Abstract

The importance of the interactions between global environmental and socioeconomic changes in shaping vulnerability and exposure to hazards is now increasingly recognised. However, relatively little attention has been focused on the ways in which these interactions help to shape planning and policy in response to both processes. This paper examines how the intersections between the twin crises of economic recession and climate change are influencing hazards mitigation policy and climate change adaptation planning in three of Ireland's coastal cities. The cities of Dublin, Cork, and Galway are important case studies for this analysis due to the magnitude of socioeconomic and environmental changes they have witnessed in recent years. The paper begins by using the double-exposure framework to analyse how the interactions between global environmental and socioeconomic change have produced the contextual environment within which decision making and policy formation take place.
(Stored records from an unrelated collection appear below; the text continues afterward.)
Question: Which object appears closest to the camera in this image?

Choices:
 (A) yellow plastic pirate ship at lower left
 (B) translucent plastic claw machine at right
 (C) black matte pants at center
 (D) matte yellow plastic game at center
This is followed by the presentation and analysis of the results of semistructured interviews with local decision makers and stakeholders. These illustrate that the interactions between environmental change and economic crisis have created the material and ideological conditions in which a neoliberal growth centred discourse of economic development dominates all areas of decision making and-policy. This has important implications for environmental policy and planning in cities, promoting a vision of a modern competitive city in which technological solutions are the preferred means of addressing flood risks. These decisions in turn reshape the exposures and vulnerabilities of local communities.